Editor’s Note: The Albumism staff has selected what we believe to be the 100 Greatest Soundtracks of All Time, representing a varied cross-section of films and musical genres. Click “Next Soundtrack” below to explore each soundtrack in the list or for easier navigation, view the full introduction & soundtrack index here.
Pretty Woman
EMI (1990)
Selected by Steven Ovadia
Everyone I know who has seen Pretty Woman (and even those few who haven't) succinctly describe the plot in the same seven syllables: “hooker with a heart of gold.” But any time anyone digs just a tiny bit deeper into the concept, they're creeped out and horrified. It's a dark set-up for a romantic comedy, even one rated R.

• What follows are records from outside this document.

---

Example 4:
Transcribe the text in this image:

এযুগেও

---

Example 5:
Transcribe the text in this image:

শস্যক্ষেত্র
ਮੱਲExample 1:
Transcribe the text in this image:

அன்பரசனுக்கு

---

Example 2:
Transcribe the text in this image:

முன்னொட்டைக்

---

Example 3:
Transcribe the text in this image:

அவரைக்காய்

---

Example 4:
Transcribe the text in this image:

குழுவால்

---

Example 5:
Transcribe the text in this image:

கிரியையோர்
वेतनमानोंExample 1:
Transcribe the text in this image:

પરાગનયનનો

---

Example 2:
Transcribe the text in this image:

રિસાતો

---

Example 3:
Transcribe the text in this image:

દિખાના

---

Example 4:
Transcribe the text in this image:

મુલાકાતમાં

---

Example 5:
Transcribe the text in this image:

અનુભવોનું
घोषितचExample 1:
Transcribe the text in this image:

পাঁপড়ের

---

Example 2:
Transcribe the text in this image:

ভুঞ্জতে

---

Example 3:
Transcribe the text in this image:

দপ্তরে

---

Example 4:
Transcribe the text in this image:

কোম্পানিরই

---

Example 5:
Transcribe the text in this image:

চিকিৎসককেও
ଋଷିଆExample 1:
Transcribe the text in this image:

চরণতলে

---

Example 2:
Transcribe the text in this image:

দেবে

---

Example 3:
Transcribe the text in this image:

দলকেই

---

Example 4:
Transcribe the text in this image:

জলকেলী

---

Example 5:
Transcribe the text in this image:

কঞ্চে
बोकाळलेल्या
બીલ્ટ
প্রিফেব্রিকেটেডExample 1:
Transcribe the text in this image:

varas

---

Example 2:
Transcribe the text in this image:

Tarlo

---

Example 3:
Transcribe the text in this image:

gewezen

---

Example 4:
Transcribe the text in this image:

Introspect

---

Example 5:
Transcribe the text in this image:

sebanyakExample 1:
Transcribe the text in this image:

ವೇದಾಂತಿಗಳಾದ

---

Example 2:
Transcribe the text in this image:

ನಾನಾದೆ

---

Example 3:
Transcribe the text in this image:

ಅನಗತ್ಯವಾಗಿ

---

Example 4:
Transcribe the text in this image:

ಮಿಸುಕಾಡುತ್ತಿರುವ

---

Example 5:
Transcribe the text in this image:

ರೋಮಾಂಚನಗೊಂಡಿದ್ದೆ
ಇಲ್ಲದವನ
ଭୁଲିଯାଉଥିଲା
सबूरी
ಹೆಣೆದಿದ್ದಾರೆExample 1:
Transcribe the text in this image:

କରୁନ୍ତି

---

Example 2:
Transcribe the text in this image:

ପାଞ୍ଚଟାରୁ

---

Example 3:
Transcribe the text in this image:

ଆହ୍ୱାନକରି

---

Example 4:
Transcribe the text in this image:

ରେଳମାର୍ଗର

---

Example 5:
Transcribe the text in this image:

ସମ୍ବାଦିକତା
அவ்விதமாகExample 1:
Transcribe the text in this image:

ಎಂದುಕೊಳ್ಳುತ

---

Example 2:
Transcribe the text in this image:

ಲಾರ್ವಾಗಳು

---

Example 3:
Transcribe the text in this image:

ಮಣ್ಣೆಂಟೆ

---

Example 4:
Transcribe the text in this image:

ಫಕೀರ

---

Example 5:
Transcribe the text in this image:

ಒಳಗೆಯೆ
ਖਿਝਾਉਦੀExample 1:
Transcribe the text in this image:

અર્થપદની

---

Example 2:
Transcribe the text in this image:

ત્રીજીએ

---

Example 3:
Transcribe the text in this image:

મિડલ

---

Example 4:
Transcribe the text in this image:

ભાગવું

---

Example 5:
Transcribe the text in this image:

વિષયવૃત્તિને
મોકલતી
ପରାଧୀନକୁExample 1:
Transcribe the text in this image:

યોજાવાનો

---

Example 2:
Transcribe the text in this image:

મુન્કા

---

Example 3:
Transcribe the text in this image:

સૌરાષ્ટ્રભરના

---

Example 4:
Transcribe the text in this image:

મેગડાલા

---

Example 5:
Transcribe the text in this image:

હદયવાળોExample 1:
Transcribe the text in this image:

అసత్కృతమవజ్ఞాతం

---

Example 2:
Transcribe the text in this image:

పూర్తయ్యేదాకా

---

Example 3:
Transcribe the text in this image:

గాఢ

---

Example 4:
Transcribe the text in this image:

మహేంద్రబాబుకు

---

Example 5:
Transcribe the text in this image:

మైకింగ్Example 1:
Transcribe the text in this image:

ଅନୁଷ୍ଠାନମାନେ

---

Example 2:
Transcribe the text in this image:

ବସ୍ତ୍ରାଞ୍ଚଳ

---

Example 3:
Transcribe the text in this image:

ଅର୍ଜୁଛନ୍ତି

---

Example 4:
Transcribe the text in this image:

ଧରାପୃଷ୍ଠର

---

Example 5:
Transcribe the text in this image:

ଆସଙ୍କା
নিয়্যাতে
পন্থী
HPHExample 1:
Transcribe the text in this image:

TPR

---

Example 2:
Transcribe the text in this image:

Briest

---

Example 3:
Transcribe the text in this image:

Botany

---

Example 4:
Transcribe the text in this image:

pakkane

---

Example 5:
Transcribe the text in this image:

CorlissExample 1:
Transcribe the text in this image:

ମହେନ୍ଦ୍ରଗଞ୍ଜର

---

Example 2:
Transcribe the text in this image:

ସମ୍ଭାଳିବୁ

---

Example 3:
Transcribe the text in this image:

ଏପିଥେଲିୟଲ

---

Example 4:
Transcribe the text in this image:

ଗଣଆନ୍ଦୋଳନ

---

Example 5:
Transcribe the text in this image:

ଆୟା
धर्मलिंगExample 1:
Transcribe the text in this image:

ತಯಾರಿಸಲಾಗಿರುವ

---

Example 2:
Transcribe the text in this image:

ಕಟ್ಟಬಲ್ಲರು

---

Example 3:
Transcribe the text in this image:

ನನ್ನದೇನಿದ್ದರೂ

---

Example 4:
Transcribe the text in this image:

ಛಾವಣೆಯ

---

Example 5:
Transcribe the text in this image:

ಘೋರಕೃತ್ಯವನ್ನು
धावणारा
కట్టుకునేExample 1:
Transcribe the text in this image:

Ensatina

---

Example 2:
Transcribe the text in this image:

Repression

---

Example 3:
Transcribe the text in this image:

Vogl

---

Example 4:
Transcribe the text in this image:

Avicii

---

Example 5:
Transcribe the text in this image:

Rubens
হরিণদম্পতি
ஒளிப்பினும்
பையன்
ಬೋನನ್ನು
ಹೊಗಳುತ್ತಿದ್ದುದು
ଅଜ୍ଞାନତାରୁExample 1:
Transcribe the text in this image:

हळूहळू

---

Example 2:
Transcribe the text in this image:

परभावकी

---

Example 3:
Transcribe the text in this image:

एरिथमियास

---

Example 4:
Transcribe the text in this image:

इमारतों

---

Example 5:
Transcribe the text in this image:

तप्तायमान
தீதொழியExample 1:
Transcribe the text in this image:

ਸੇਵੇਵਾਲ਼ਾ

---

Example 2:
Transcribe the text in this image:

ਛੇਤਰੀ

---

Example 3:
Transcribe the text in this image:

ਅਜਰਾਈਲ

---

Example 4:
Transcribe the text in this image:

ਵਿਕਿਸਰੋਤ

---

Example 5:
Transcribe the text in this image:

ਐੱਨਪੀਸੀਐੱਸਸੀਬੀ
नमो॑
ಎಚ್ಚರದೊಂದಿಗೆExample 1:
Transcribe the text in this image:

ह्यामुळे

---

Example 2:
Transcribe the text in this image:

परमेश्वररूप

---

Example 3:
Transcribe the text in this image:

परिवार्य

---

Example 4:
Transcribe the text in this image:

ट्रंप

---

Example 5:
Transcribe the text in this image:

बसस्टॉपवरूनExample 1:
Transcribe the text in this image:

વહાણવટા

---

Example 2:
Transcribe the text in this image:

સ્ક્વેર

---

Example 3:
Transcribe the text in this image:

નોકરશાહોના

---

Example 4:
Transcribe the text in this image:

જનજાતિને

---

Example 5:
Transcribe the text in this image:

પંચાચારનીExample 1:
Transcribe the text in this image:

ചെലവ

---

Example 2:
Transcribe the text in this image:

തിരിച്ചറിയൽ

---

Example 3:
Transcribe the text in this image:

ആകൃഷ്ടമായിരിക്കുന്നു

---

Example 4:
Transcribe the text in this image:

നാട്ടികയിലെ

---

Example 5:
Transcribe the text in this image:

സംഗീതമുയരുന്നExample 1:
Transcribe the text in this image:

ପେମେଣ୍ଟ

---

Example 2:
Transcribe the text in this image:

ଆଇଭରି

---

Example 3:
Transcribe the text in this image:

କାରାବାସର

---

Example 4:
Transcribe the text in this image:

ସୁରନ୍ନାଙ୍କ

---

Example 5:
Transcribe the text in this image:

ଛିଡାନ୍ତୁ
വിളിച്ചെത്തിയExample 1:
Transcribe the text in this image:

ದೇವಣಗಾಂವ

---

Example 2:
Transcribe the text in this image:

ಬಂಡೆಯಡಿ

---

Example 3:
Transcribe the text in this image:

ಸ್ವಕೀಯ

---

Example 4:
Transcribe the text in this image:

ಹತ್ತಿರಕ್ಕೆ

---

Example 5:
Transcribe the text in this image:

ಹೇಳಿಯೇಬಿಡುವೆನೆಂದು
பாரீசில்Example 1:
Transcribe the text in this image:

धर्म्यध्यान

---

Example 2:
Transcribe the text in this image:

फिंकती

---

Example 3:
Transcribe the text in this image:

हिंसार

The soundtrack is similarly weird. Part of it is because the album is a vestige of an era when soundtracks were the songs used in a film, and weren't ways to synergistically cross-promote artists using songs that had nothing to do with the movie, or were "inspired" by the film, but don't actually appear within it. So here, we have Roy Orbison's "Oh, Pretty Woman," for obvious reasons, a remix of David Bowie and John Lennon's "Fame" and plenty of ‘90s pop, including Roxette and Go West.
The songs root the film in a very specific time, and most haven't aged particularly well, but they're still somehow perfect, like the orange and green Formica of childhood. In a film about a guy falling in love with a prostitute.